30 novembre 2016

LA CINCIALLEGRA SI POSA DI SCALO IN SCALO

Il progetto dei bisogni o il progetto dai bisogni?


Un gruppo di ecologi dell’Università di Exeter ha provato a verificare sul campo una delle tante curiose interazioni fra natura e città, quei curiosi e ancora in gran parte sconosciuti rapporti fra esseri umani, flora, fauna e cemento. L’ha fatto, monitorando colpo d’ala dopo colpo d’ala diverse centinaia di cinciallegre che si spostavano da una manciata di gustoso becchime all’altro, su davanzali e contenitori installati sopra gli alberi, e ricostruendo «L’influenza delle forme urbane nel movimento degli uccellini» (così suona, tradotto quasi alla lettera, il titolo della ricerca appena pubblicata su Scientific Reports).

05bottini39fbSecondo il quotidiano nazionalpopolare Daily Mail, che commenta la notizia, questa sarebbe l’ennesima sanzione accademica della superiorità morale e addirittura naturale, della casetta unifamiliare suburbana, rispetto agli odiati casermoni popolari. Come spesso accade, però, la realtà cambia secondo le prospettive di osservazione, e leggendo direttamente il breve saggio si capisce quanto alle cinciallegre non freghi assolutamente nulla, delle nostre umane polemiche su architettura e urbanistica, ma molto invece delle cosiddette «infrastrutture verdi». Perché, vuoi per caso, vuoi per scelta diciamo così «teorica», la vera differenza fra i due modelli di quartiere qui sta nelle alberature, sommate alla forma e dimensioni dei lotti: in un caso si garantisce continuità, nell’altro molto meno. Cosa possiamo imparare, da un piccolo esempio del genere?

Credo che, tutto sommato, gli uccellini che svolazzano da una manciata di becchime all’altra, esprimendo un’indicativa preferenza di mercato, possano essere l’ennesima conferma di quanto distanti, seppur complementari, possano essere i piani dell’approccio seriamente strategico, e l’altro, più visibile, minuto, variabile, del controllabile «progetto». Da un lato la detestata mini-villettopoli dei giardinetti spontanei improvvisati, dei piccoli lotti incastrati l’uno nell’altro, dall’altro volumi edificati e verde progettati secondo precisi criteri, più o meno corrispondenti a culture «di piano» novecentesche, tradotte in regole, tecniche, obiettivi.

Ma le cinciallegre (esattamente come gli abitanti delle casette con giardino) di quell’approccio non sanno che farsene, gli provoca disagio, e in definitiva dimostrano che qualcosa d’importante mancava davvero, anzi di essenziale: la geometria dei pieni e dei vuoti lasciava fuori la vita, lasciava fuori i comportamenti, i flussi, il collegamento diretto fra generale e particolare.

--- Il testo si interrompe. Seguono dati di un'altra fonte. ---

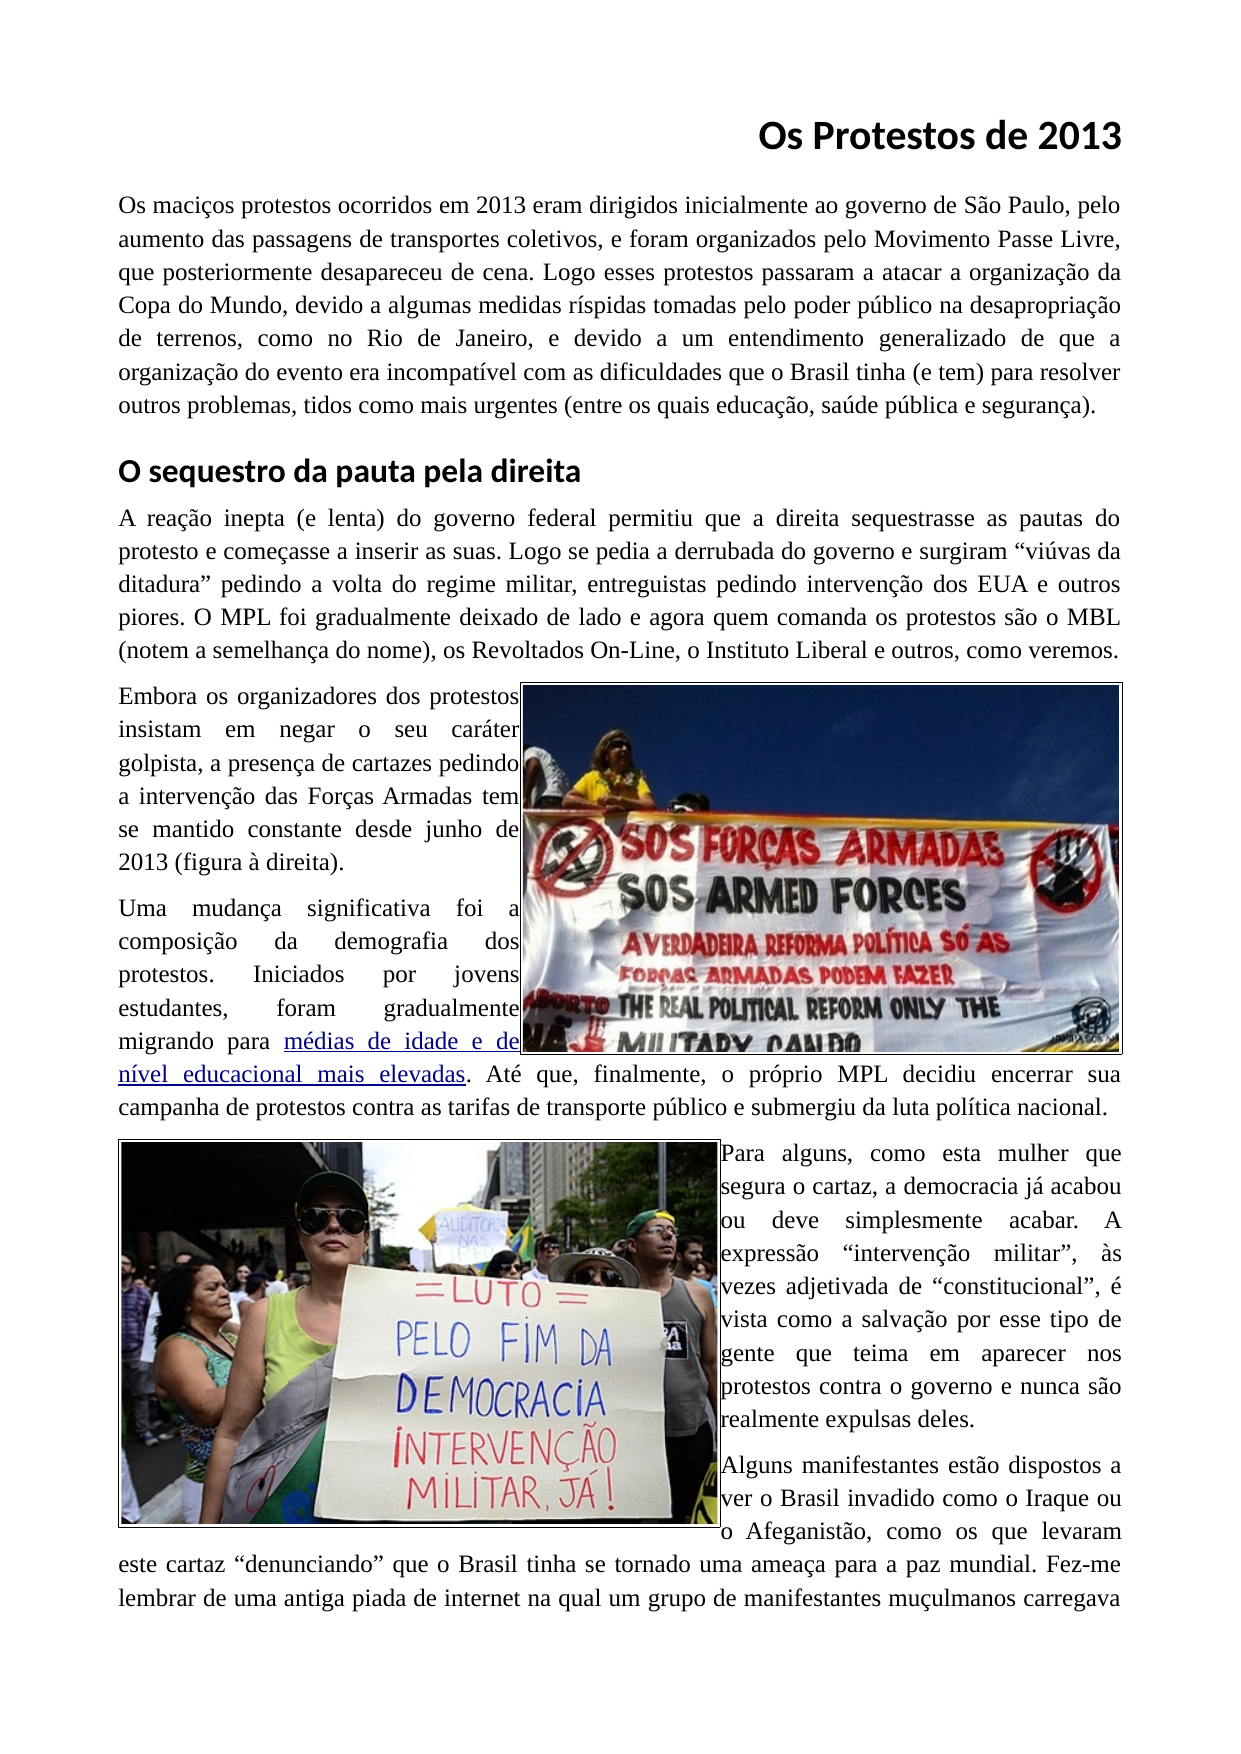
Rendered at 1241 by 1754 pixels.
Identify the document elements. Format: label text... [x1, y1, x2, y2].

subtitle Os Protestos de 2013 [118, 118, 1122, 160]
text Para alguns, como esta mulher que segura o cartaz, a democracia já acabou ou deve simplesmente acabar. A expressão “intervenção militar”, às vezes adjetivada de “constitucional”, é vista como a salvação por esse tipo de gente que teima em aparecer nos protestos contra o governo e nunca são realmente expulsas deles. [721, 1139, 1122, 1433]
subtitle O sequestro da pauta pela direita [118, 458, 1122, 491]
text [521, 683, 1122, 1054]
text A reação inepta (e lenta) do governo federal permitiu que a direita sequestrasse as pautas do protesto e começasse a inserir as suas. Logo se pedia a derrubada do governo e surgiram “viúvas da ditadura” pedindo a volta do regime militar, entreguistas pedindo intervenção dos EUA e outros piores. O MPL foi gradualmente deixado de lado e agora quem comanda os protestos são o MBL (notem a semelhança do nome), os Revoltados On-Line, o Instituto Liberal e outros, como veremos. [118, 504, 1122, 664]
text Alguns manifestantes estão dispostos a ver o Brasil invadido como o Iraque ou o Afeganistão, como os que levaram este cartaz “denunciando” que o Brasil tinha se tornado uma ameaça para a paz mundial. Fez-me lembrar de uma antiga piada de internet na qual um grupo de manifestantes muçulmanos carregava [118, 1451, 1122, 1611]
text Uma mudança significativa foi a composição da demografia dos protestos. Iniciados por jovens estudantes, foram gradualmente migrando para médias de idade e de nível educacional mais elevadas. Até que, finalmente, o próprio MPL decidiu encerrar sua campanha de protestos contra as tarifas de transporte público e submergiu da luta política nacional. [118, 894, 1122, 1121]
text Os maciços protestos ocorridos em 2013 eram dirigidos inicialmente ao governo de São Paulo, pelo aumento das passagens de transportes coletivos, e foram organizados pelo Movimento Passe Livre, que posteriormente desapareceu de cena. Logo esses protestos passaram a atacar a organização da Copa do Mundo, devido a algumas medidas ríspidas tomadas pelo poder público na desapropriação de terrenos, como no Rio de Janeiro, e devido a um entendimento generalizado de que a organização do evento era incompatível com as dificuldades que o Brasil tinha (e tem) para resolver outros problemas, tidos como mais urgentes (entre os quais educação, saúde pública e segurança). [118, 192, 1122, 419]
picture [121, 1142, 718, 1524]
text [119, 1140, 720, 1527]
text Embora os organizadores dos protestos insistam em negar o seu caráter golpista, a presença de cartazes pedindo a intervenção das Forças Armadas tem se mantido constante desde junho de 2013 (figura à direita). [118, 682, 520, 876]
picture [522, 685, 1119, 1052]
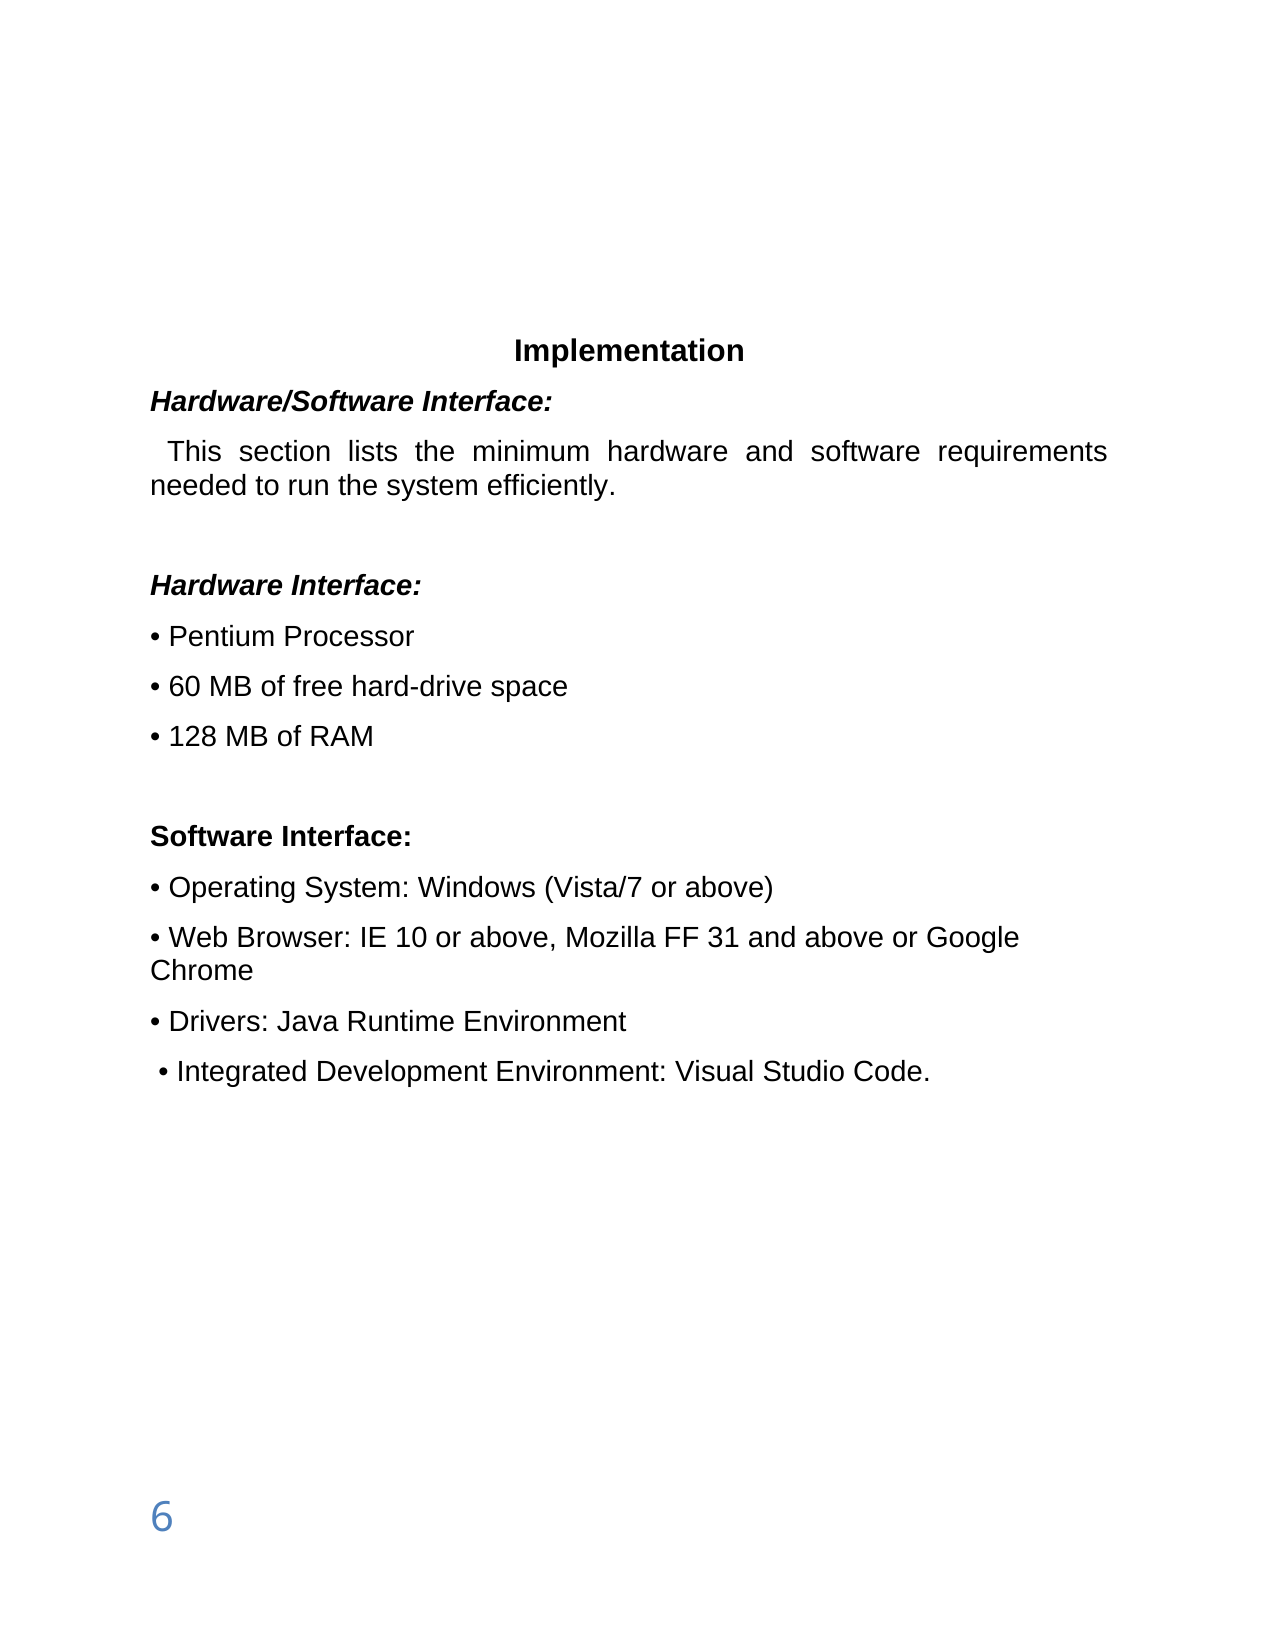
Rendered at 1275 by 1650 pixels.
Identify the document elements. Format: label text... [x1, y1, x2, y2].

text • 60 MB of free hard-drive space [150, 669, 1109, 702]
text • Web Browser: IE 10 or above, Mozilla FF 31 and above or Google Chrome [150, 920, 1109, 987]
text Implementation [150, 332, 1109, 368]
text • Drivers: Java Runtime Environment [150, 1004, 1109, 1037]
text Hardware Interface: [150, 568, 1109, 602]
text Hardware/Software Interface: [150, 384, 1109, 418]
text • 128 MB of RAM [150, 719, 1109, 753]
text • Operating System: Windows (Vista/7 or above) [150, 870, 1109, 903]
text Software Interface: [150, 819, 1109, 853]
text This section lists the minimum hardware and software requirements needed to run the system efficiently. [150, 434, 1109, 502]
text • Pentium Processor [150, 619, 1109, 652]
text • Integrated Development Environment: Visual Studio Code. [150, 1054, 1109, 1087]
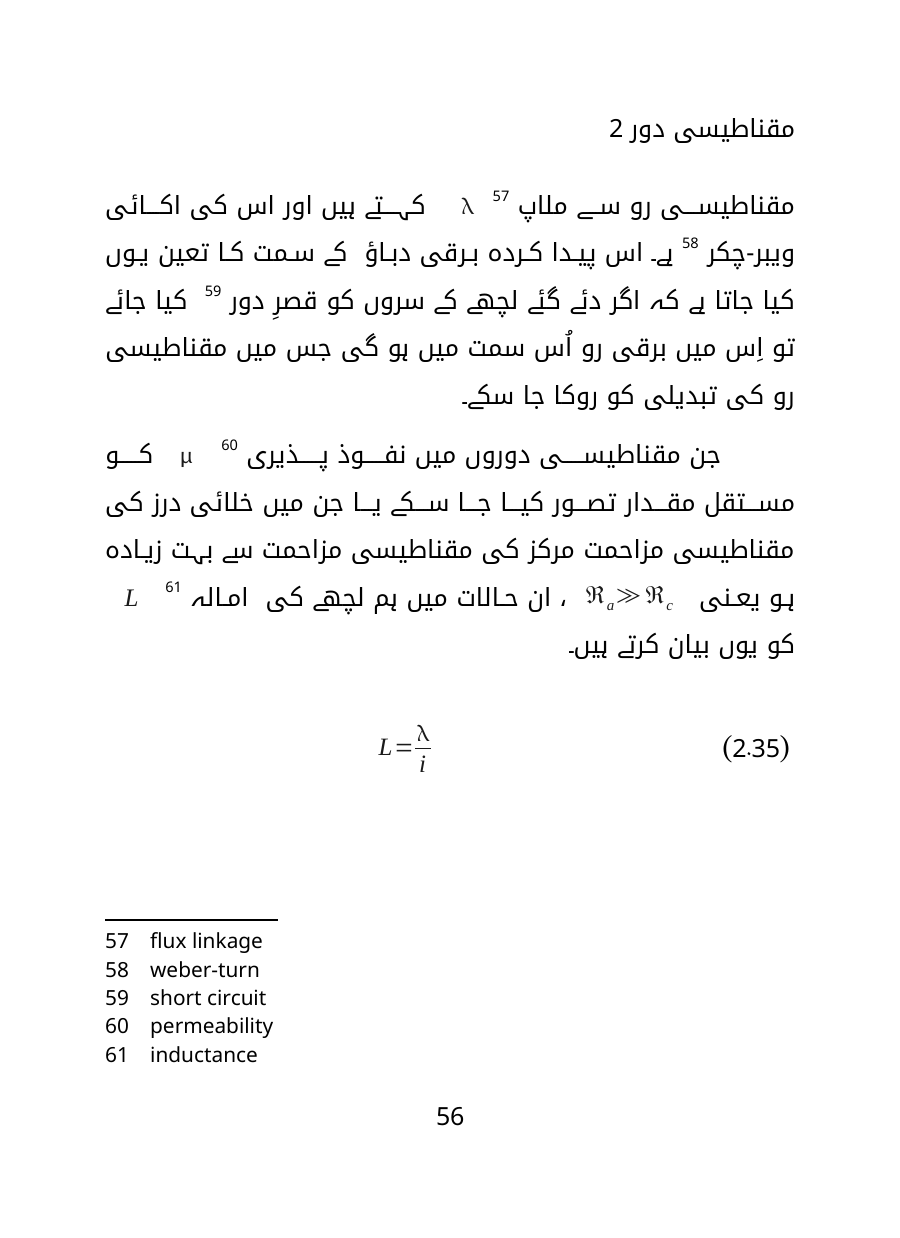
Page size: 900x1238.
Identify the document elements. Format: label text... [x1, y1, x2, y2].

text اس مساوات میں ہم لچھے میں، وقت کے ساتھ تبدیل ہونے والے، مقناطیسی رو کو سے ظاہر کر رہے ہیں۔ کو لچھے کی مقناطیسی رو سے ملاپ کہتے ہیں اور اس کی اکائی ویبر-چکر ہے۔ اس پیدا کردہ برقی دباؤ کے سمت کا تعین یوں کیا جاتا ہے کہ اگر دئے گئے لچھے کے سروں کو قصرِ دور کیا جائے تو اِس میں برقی رو اُس سمت میں ہو گی جس میں مقناطیسی رو کی تبدیلی کو روکا جا سکے۔ [105, 182, 795, 419]
table_header (2.35) [696, 715, 795, 796]
text weber-turn [105, 955, 795, 983]
table_header [105, 715, 696, 796]
text inductance [105, 1040, 795, 1068]
text flux linkage [105, 926, 795, 955]
text جن مقناطیسی دوروں میں نفوذ پذیری کو مستقل مقدار تصور کیا جا سکے یا جن میں خلائی درز کی مقناطیسی مزاحمت مرکز کی مقناطیسی مزاحمت سے بہت زیادہ ہو یعنی ، ان حالات میں ہم لچھے کی امالہ کو یوں بیان کرتے ہیں۔ [105, 432, 795, 669]
text permeability [105, 1012, 795, 1040]
text short circuit [105, 983, 795, 1012]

Perché si era ribaltata la prospettiva, usando indebitamente un metodo induttivo: uno spazio ideale cui adattare poi i bisogni, anziché desumere da questi bisogni la qualità spaziale in grado di rispondere meglio.

Saltando da cinciallegra di palo in frasca, ma anche no, con gli scali ferroviari e il dibattito sul loro ruolo urbano (o addirittura metropolitano), pare si sia un pochino ricascati dentro un approccio simile: si vede tantissimo la «occasione di progetto» di quegli spazi così preziosi, dal punto di vista economico e sociale, teorizzando poi il loro ruolo nel quadro generale.

A che bisogni può rispondere il mio progetto, condizionato da tutta una serie di contingenze? Anziché: che bisogni esistono? Pensare, che la fede in una sorta di mano invisibile della divina provvidenza dovrebbe quantomeno vacillare, dopo la fine ingloriosa delle non-strategie ad assetto variabile di quel patchwork mega-progettuale che si chiamava Ricostruire la Grande Milano. Anche le forme degli spazi aperti, visto che le ipotesi in campo per il riuso degli scali enfatizzano tanto quell’aspetto, derivano o dovrebbero derivare da un obiettivo di carattere più generale individuato. Da dove nasce e dove sfocia quel fiume, usato come metafora di natura e di flusso insieme? Lo si dovrebbe sapere, prima di lanciarsi nei particolari, perché un bello slogan è ottima strategia di marketing, ma da lasciare a interessi particolari. Le strategie sociali, ambientali, politiche di un’amministrazione pubblica dovrebbero muovere da altre prospettive, e contenerli, quei progetti, invece di farsi contenere.